• [Exercise task A]: In the tokenization notes, please reproduce the stretch from "## Subtoken Tokenization" through "common multi-core machine.", switching "vocabulary" to "lexicon".
• [Exercise task B]: Shorten the point in the tokenization notes that begins "On the other side, as one token" while keeping its main facts.

• [Excerpted passage]:
= = = =
## Subtoken Tokenization
- Recent works have been done on tokenization, leveraging "subtoken" tokenization. **Subtokens** extends the previous splitting strategy to furthermore explode a word into grammatically logicial sub-components learned from the data. <br>
- Subtoken construction reduces the size of the vocabulary you have to carry to train a Machine Learning model. <br>
- On the other side, as one token might be exploded into multiple subtokens, the input of your model might increase and become an issue on model with non-linear complexity over the input sequence's length. <br>
<br>

## @huggingface/tokenizers library
- Along with the transformers library, @huggingface provides a blazing fast tokenization library able to train, tokenize and decode dozens of Gb/s of text on a common multi-core machine.
- The library is designed to provide all the required blocks to create end-to-end tokenizers in an interchangeable way. The various components of library are:
  - **Normalizer**: Executes all the initial transformations over the initial input string. For example when you need to lowercase some text, maybe strip it, or even apply one of the common unicode normalization process, you will add a Normalizer.
  - **PreTokenizer**: In charge of splitting the initial input string. That's the component that decides where and how to pre-segment the origin string. The simplest example would be like we saw before, to simply split on spaces.
  - **Model**: Handles all the sub-token discovery and generation, this part is trainable and really dependant of your input data.
  -  **Post-Processor**: Provides advanced construction features to be compatible with some of the Transformers-based SoTA models. For instance, for BERT it would wrap the tokenized sentence around [CLS] and [SEP] tokens.
= = = =
(Data listing)
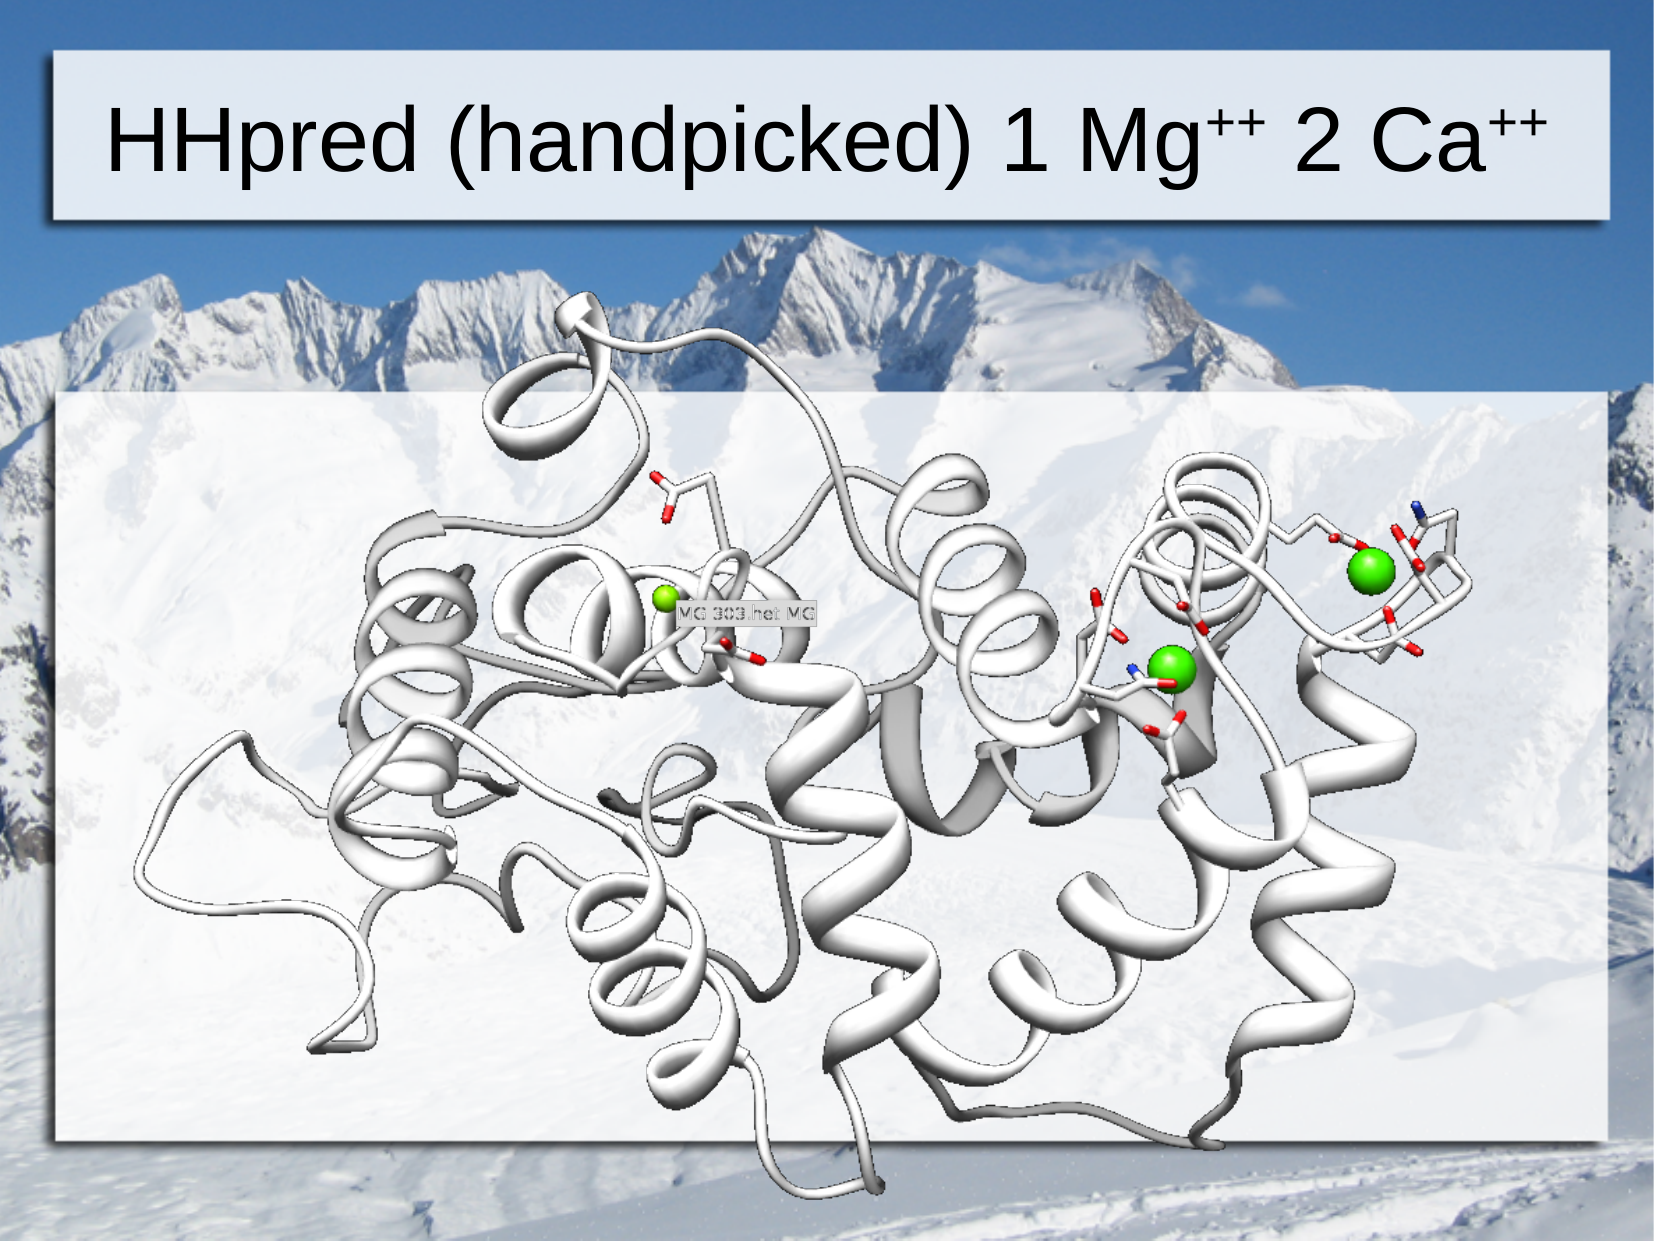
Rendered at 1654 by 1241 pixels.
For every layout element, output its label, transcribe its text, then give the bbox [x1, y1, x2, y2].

title HHpred (handpicked) 1 Mg++ 2 Ca++ [59, 61, 1595, 198]
picture [0, 0, 1654, 1241]
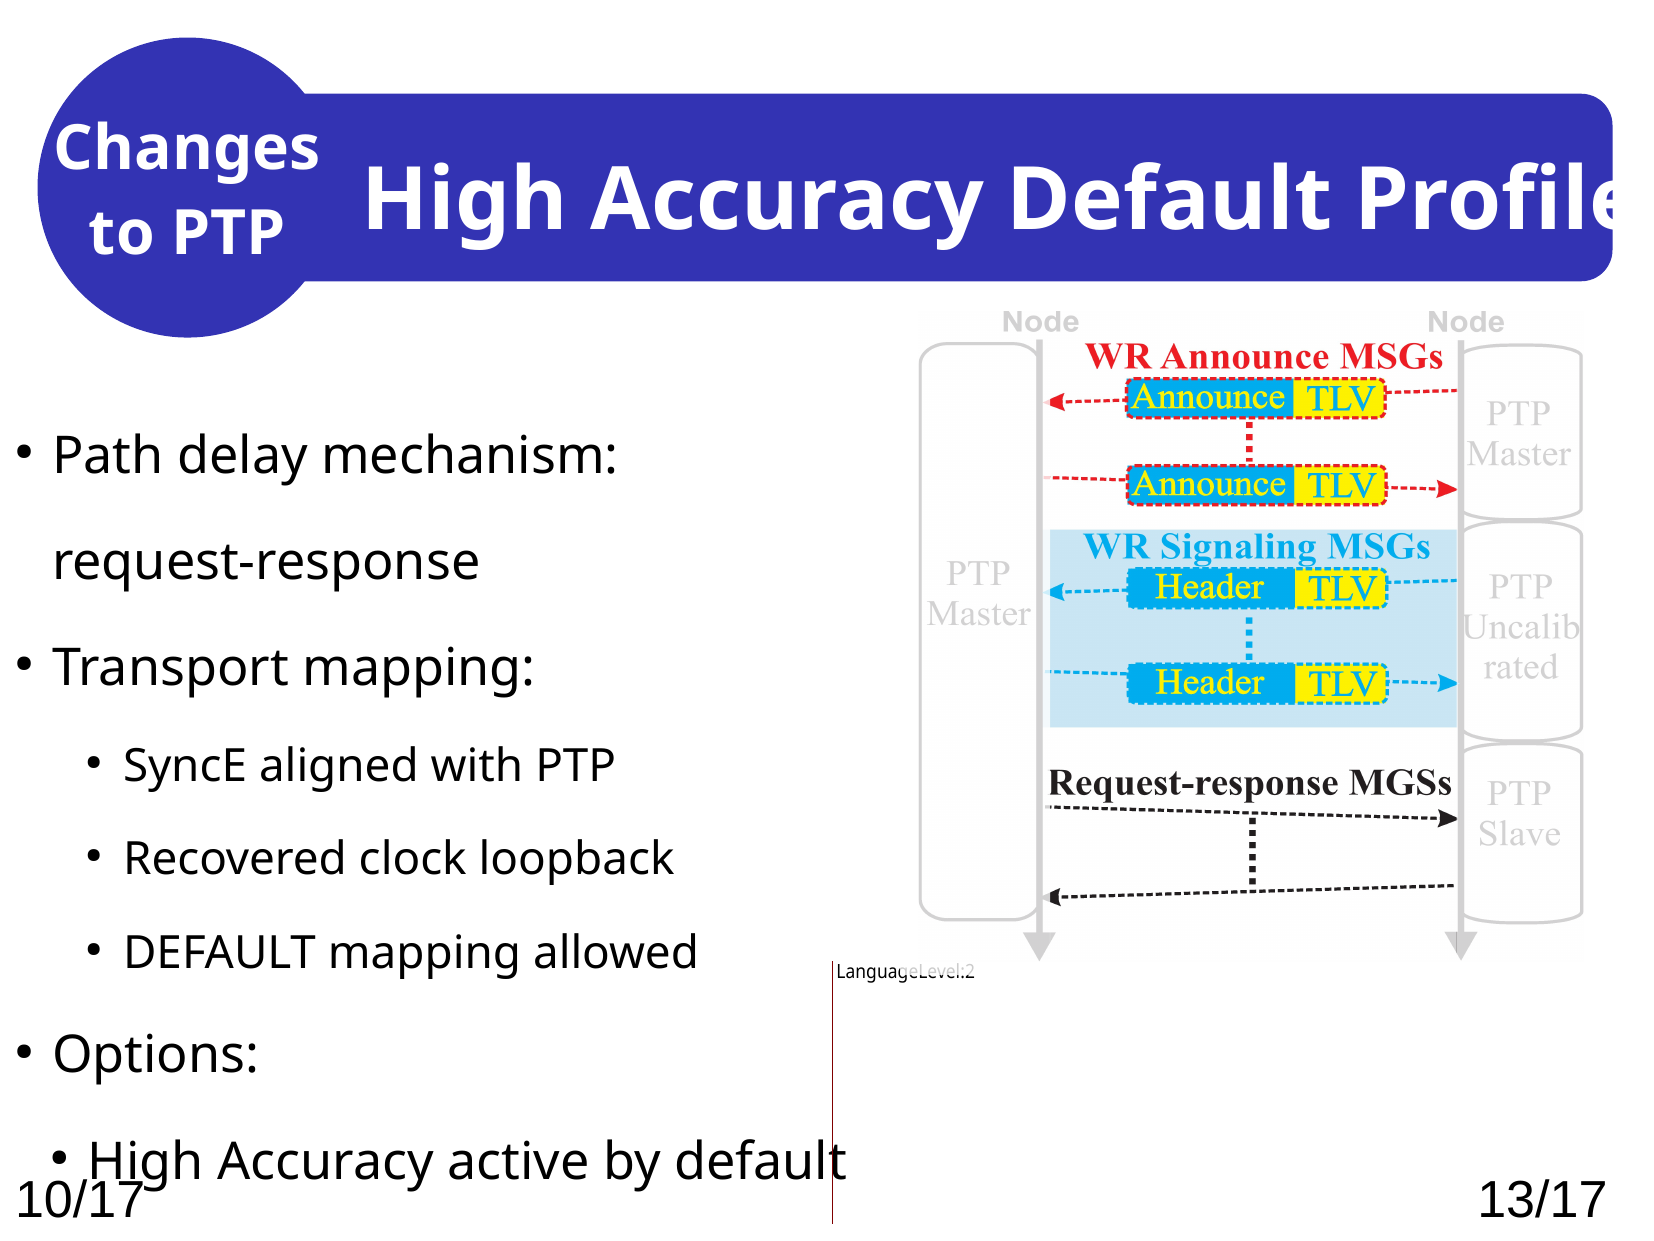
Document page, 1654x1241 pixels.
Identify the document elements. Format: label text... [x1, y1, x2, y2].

text_box 13/17 [1462, 1162, 1654, 1241]
text_box Path delay mechanism: request-response Transport mapping: SyncE aligned with PTP Recovered clock loopback DEFAULT mapping allowed Options: High Accuracy active by default [0, 375, 863, 1163]
text_box [305, 93, 1613, 282]
text_box High Accuracy Default Profile [346, 128, 1614, 242]
text_box 10/17 [0, 1162, 188, 1241]
text_box Changes to PTP [37, 37, 338, 338]
picture [1051, 338, 1456, 923]
picture [825, 961, 1651, 1224]
text_box [787, 299, 1650, 976]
= = = =
• [Worked solution A]:
## Subtoken Tokenization
- Recent works have been done on tokenization, leveraging "subtoken" tokenization. **Subtokens** extends the previous splitting strategy to furthermore explode a word into grammatically logicial sub-components learned from the data. <br>
- Subtoken construction reduces the size of the lexicon you have to carry to train a Machine Learning model. <br>
- On the other side, as one token might be exploded into multiple subtokens, the input of your model might increase and become an issue on model with non-linear complexity over the input sequence's length. <br>
<br>

## @huggingface/tokenizers library
- Along with the transformers library, @huggingface provides a blazing fast tokenization library able to train, tokenize and decode dozens of Gb/s of text on a common multi-core machine.

• [Worked solution B]: Since one token can split into several subtokens, model input can grow longer. That becomes a problem for models whose complexity is non-linear in input sequence length.